» **Objective**: Please rewrite the entries below, swapping every "Return results in" for "Place results inside" and leaving everything else as it is.

» **Given entries**:
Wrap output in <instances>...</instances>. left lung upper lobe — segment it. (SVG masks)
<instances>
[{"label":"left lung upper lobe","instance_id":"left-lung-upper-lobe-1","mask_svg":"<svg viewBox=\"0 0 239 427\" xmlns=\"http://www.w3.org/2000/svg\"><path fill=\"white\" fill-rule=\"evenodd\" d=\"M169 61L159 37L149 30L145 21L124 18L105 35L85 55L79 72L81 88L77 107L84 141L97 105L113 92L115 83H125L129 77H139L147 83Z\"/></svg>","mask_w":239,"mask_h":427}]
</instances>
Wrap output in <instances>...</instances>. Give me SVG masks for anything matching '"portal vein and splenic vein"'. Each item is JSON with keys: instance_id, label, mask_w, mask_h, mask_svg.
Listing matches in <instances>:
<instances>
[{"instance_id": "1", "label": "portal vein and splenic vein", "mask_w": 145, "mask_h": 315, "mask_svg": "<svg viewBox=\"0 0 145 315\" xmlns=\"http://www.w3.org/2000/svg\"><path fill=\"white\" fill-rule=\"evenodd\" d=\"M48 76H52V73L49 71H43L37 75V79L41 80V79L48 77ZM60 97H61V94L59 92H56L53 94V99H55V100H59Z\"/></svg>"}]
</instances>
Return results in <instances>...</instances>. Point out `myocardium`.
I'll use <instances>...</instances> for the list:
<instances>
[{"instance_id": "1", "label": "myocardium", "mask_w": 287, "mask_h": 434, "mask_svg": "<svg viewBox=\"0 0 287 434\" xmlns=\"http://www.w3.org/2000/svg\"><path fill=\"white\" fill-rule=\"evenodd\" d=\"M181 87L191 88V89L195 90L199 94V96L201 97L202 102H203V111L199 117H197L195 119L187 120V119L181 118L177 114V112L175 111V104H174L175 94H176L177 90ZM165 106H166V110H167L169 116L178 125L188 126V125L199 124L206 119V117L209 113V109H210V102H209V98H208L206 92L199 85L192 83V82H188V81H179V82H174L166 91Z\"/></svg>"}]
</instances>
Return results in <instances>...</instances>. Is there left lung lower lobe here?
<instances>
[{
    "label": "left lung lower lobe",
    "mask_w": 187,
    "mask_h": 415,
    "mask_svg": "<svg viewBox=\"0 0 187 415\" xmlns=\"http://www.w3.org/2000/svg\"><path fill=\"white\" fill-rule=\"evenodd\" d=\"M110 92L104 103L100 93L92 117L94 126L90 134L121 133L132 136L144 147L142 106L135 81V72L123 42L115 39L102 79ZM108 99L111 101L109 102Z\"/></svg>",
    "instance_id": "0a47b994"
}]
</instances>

» **Output of the task**:
Wrap output in <instances>...</instances>. left lung upper lobe — segment it. (SVG masks)
<instances>
[{"label":"left lung upper lobe","instance_id":"left-lung-upper-lobe-1","mask_svg":"<svg viewBox=\"0 0 239 427\" xmlns=\"http://www.w3.org/2000/svg\"><path fill=\"white\" fill-rule=\"evenodd\" d=\"M169 61L159 37L149 30L145 21L124 18L105 35L85 55L79 72L81 88L77 107L84 141L97 105L113 92L115 83H125L129 77H139L147 83Z\"/></svg>","mask_w":239,"mask_h":427}]
</instances>
Wrap output in <instances>...</instances>. Give me SVG masks for anything matching '"portal vein and splenic vein"'. Each item is JSON with keys: instance_id, label, mask_w, mask_h, mask_svg.
Listing matches in <instances>:
<instances>
[{"instance_id": "1", "label": "portal vein and splenic vein", "mask_w": 145, "mask_h": 315, "mask_svg": "<svg viewBox=\"0 0 145 315\" xmlns=\"http://www.w3.org/2000/svg\"><path fill=\"white\" fill-rule=\"evenodd\" d=\"M48 76H52V73L49 71H43L37 75V79L41 80V79L48 77ZM60 97H61V94L59 92H56L53 94V99H55V100H59Z\"/></svg>"}]
</instances>
Place results inside <instances>...</instances>. Point out `myocardium`.
I'll use <instances>...</instances> for the list:
<instances>
[{"instance_id": "1", "label": "myocardium", "mask_w": 287, "mask_h": 434, "mask_svg": "<svg viewBox=\"0 0 287 434\" xmlns=\"http://www.w3.org/2000/svg\"><path fill=\"white\" fill-rule=\"evenodd\" d=\"M181 87L191 88V89L195 90L199 94V96L201 97L202 102H203V111L199 117H197L195 119L187 120V119L181 118L177 114V112L175 111V104H174L175 94H176L177 90ZM165 106H166V110H167L169 116L178 125L188 126V125L199 124L206 119V117L209 113V109H210V102H209V98H208L206 92L199 85L192 83V82H188V81H179V82H174L166 91Z\"/></svg>"}]
</instances>
Place results inside <instances>...</instances>. Is there left lung lower lobe here?
<instances>
[{
    "label": "left lung lower lobe",
    "mask_w": 187,
    "mask_h": 415,
    "mask_svg": "<svg viewBox=\"0 0 187 415\" xmlns=\"http://www.w3.org/2000/svg\"><path fill=\"white\" fill-rule=\"evenodd\" d=\"M110 92L104 103L100 93L92 117L94 126L90 134L121 133L132 136L144 147L142 106L135 81V72L123 42L115 39L102 79ZM108 99L111 101L109 102Z\"/></svg>",
    "instance_id": "0a47b994"
}]
</instances>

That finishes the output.